The MAT-file sampleletters.mat contains tables _b1_, _b2_, _d1_, _d2_, _m1_, _m2_, _v1_, and _v2_ that hold the data for some specific examples selected from the full handwriting data set.

Use the _range_ function to calculate the aspect ratio of the letter _b1_ by dividing the range of values of _Y_ by the range of values of _X_. Assign the result to a variable called _aratiob_.

In [None]:
aratiob = range(b1.Y)/range(b1.X)

aratiob = 2.0952

#### Task 30.

The letters are preprocessed to have a mean of 0 (in both X and Y). The median is less sensitive to outliers than the mean. Comparing the mean to the median can give an idea of how asymmetric a distribution is.

Use the _median_ function to calculate the median of _b1.X_ and _b1.Y_. Store the results in variables called _medxb_ and _medyb_, respectively. Remember to use the "_omitnan_" flag.

In [None]:
medxb = median(b1.X,"omitnan")
medyb = median(b1.Y,"omitnan")

medxb = -0.0538 <br> 
medyb = -0.0336 

#### Task 31.

* _ITEMS_
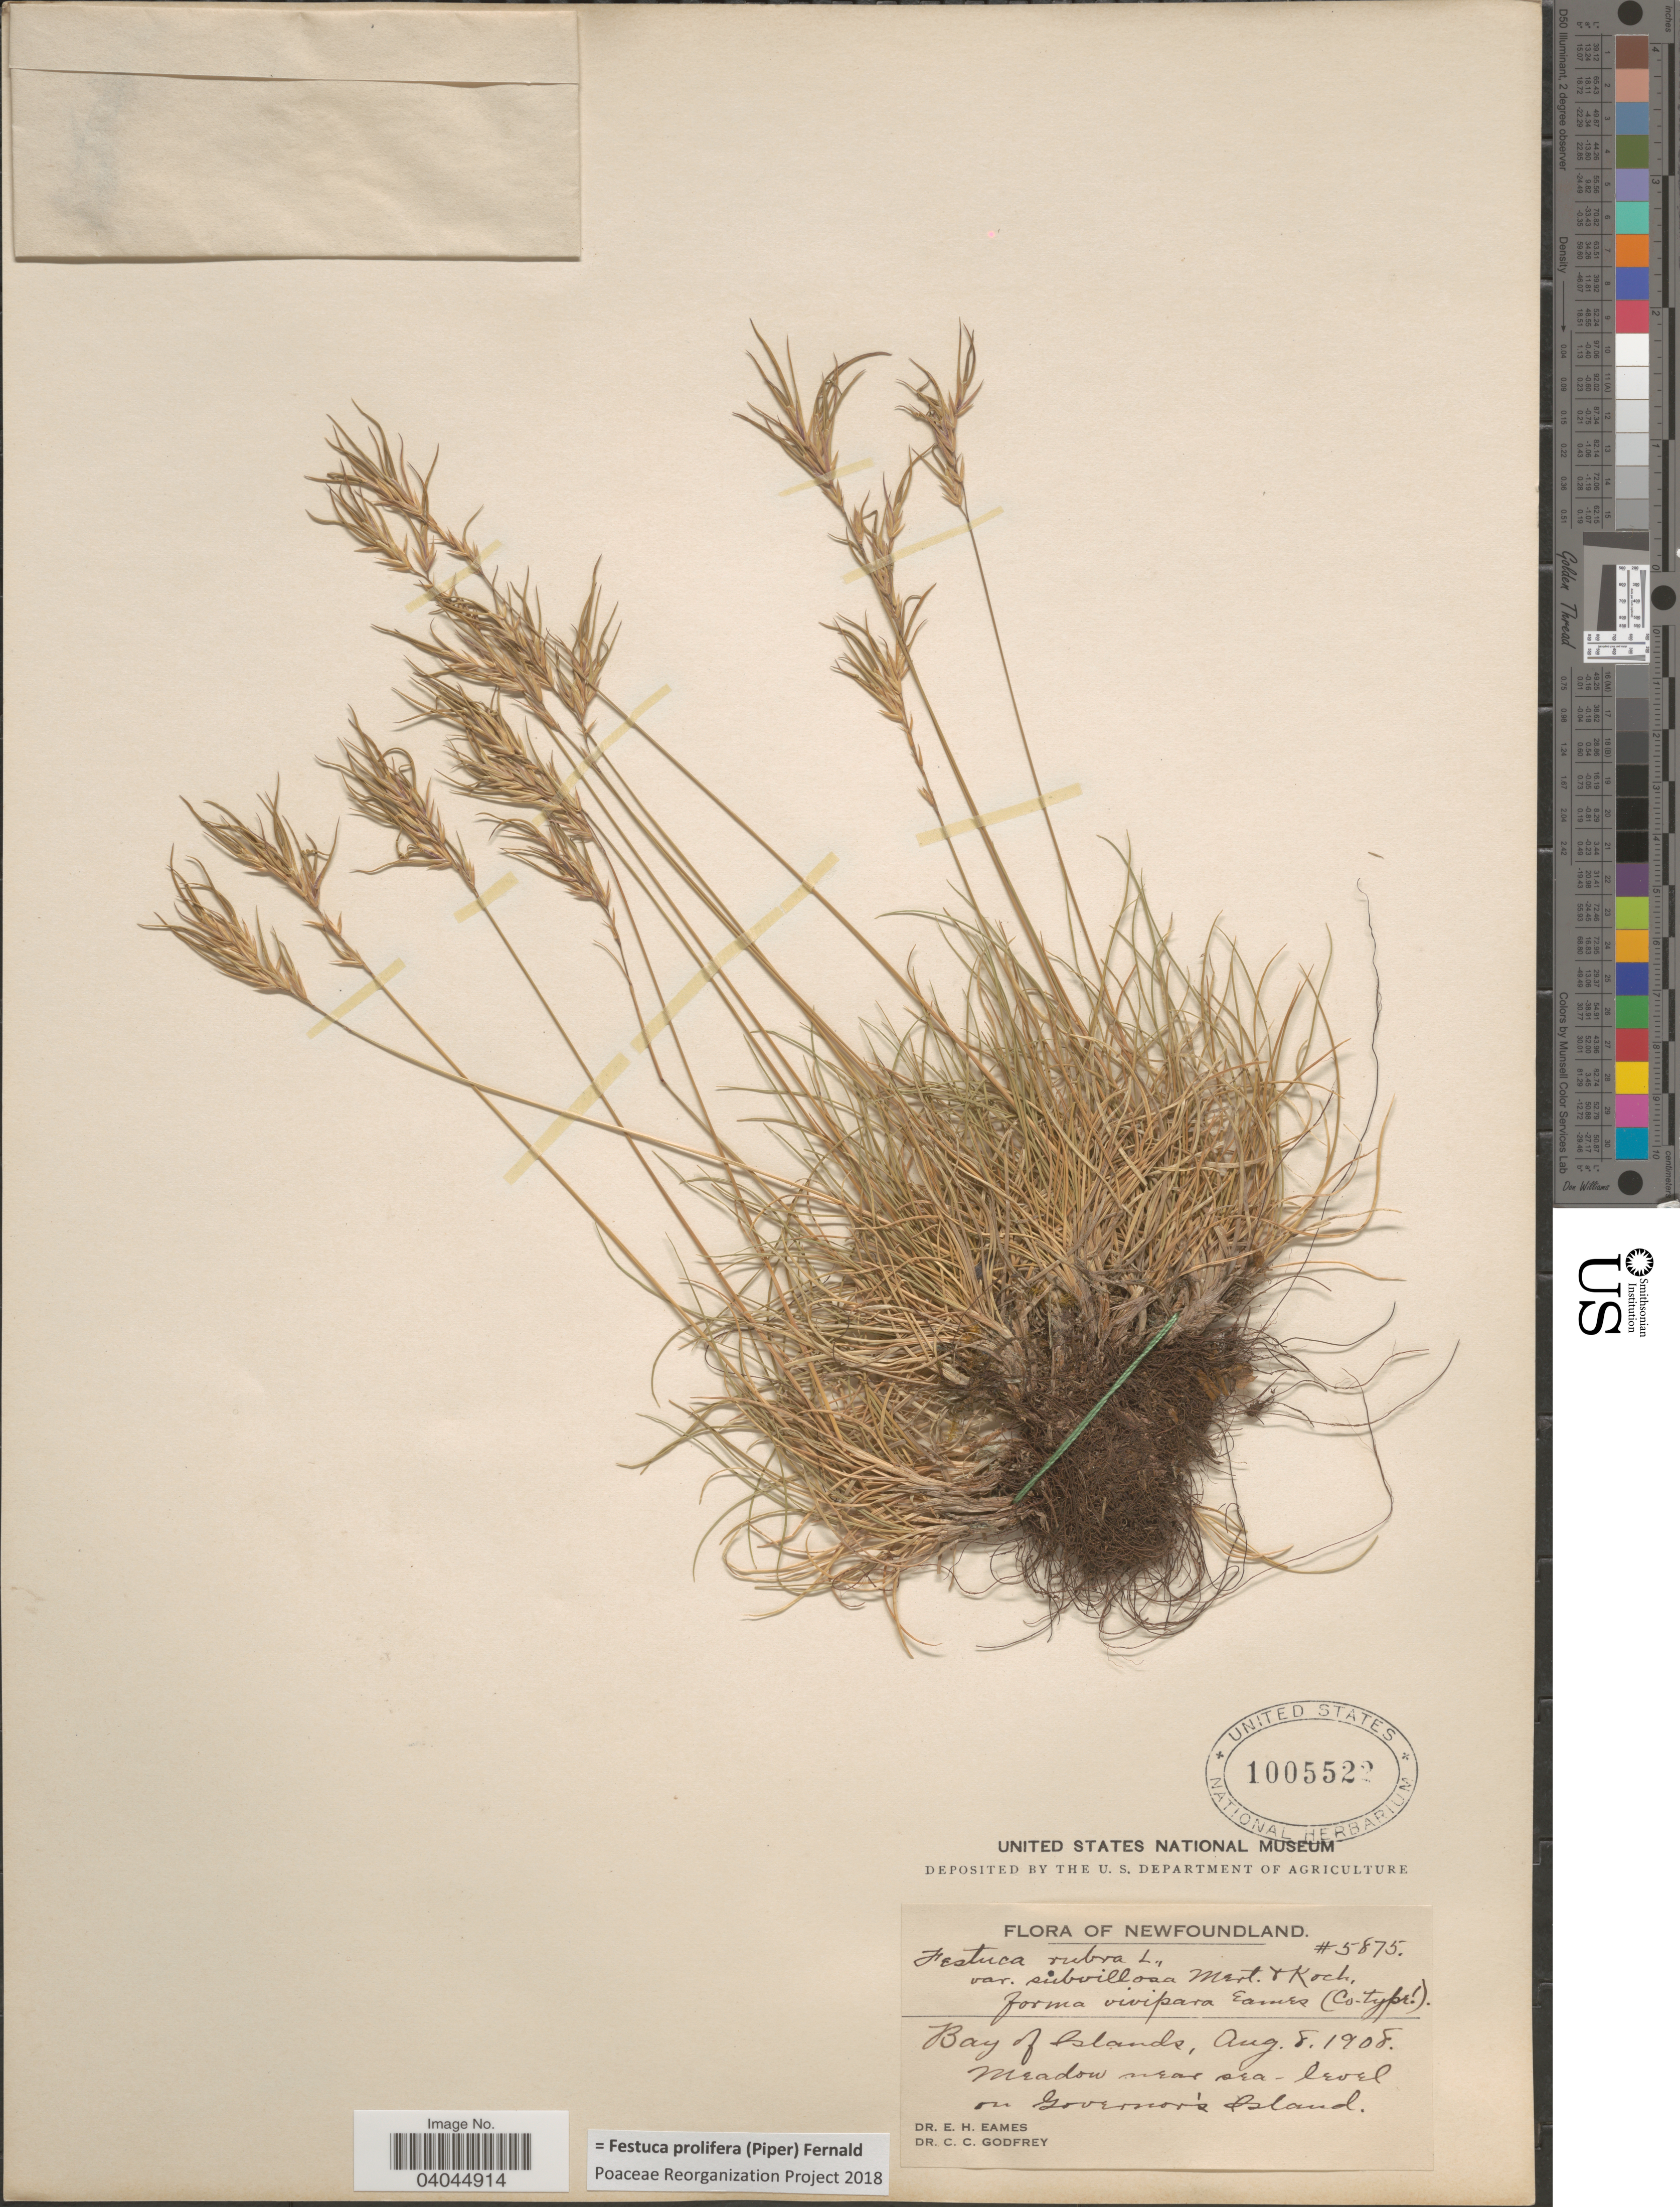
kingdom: Plantae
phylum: Tracheophyta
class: Liliopsida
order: Poales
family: Poaceae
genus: Festuca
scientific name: Festuca prolifera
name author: (Piper) Fernald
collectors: E. H. Eames & C. C. Godfrey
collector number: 5875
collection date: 1908-08-08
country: Canada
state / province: Newfoundland and Labrador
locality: Bay of Islands. Meadow near sea-level on Governor's Island.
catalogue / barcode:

* _WORK TO COMPLETE_
a – In the handwriting data notebook, rewrite the part from "aratiob = 2.0952" to "a distribution is.", putting "extreme values" in place of "outliers".
b – Put this sentence from the handwriting data notebook into Spanish: "The median is less sensitive to outliers than the mean."
c – Write the next part of the handwriting data notebook, picking up right after its last line.

* _PER-TASK OUTPUTS_
a –
aratiob = 2.0952

#### Task 30.

The letters are preprocessed to have a mean of 0 (in both X and Y). The median is less sensitive to extreme values than the mean. Comparing the mean to the median can give an idea of how asymmetric a distribution is.

b – La mediana es menos sensible a los valores atípicos que la media.

c –
The spread of values can be measured with the mean absolute deviation (MAD), standard deviation, and variance. Each of these calculate the average of some measure of the deviation from the mean.

Use the _mad_ function to calculate the mean absolute deviation of _b1.X_ and _b1.Y_. Store the results in variables called _devxb_ and _devyb_, respectively. Note that _mad_ ignores NaNs by default.

In [None]:
devxb = mad(b1.X)
devyb = mad(b1.Y)

devxb = 0.1519 <br>
devyb = 0.4195

#### Task 32.

Calculate the same statistics for some other sample letters:
- The aspect ratio of _v1_, stored in _aratiov_
- The median of _d1.X_, stored in _medxd_
- The median of _d1.Y_, stored in _medyd_
- The mean absolute deviation of _m1.X_, stored in _devxm_
- The mean absolute deviation of _m1.Y_, stored in _devym_

In [None]:
aratiov = range(v1.Y)/range(v1.X)
medxd = median(d1.X,"omitnan")
medyd = median(d1.Y,"omitnan")
devxm = mad(m1.X)
devym = mad(m1.Y)

aratiov = 1.5942 <br>
medxd = 0.0431 <br>
medyd = 0.0184 <br>
devxm = 0.2865 <br>
devym = 0.2560 <br>

# Section I: Finding Peaks

#### Task 33.

Local minima and maxima are often important features of a signal. The _islocalmin_ and _islocalmax_ functions take a signal as input and return a logical array the same length as the signal.

idx = islocalmin(x);

The value of _idx_ is true whenever the corresponding value in the signal is a local minimum.

Use the _islocalmin_ and _islocalmax_ functions to create two logical arrays, _idxmin_ and _idxmax_, respectively, that determine the local minima and maxima of _m1.X_.

In [None]:
idxmin = islocalmin(m1.X)
idxmax = islocalmax(m1.X)

plot(m1.Time,m1.X)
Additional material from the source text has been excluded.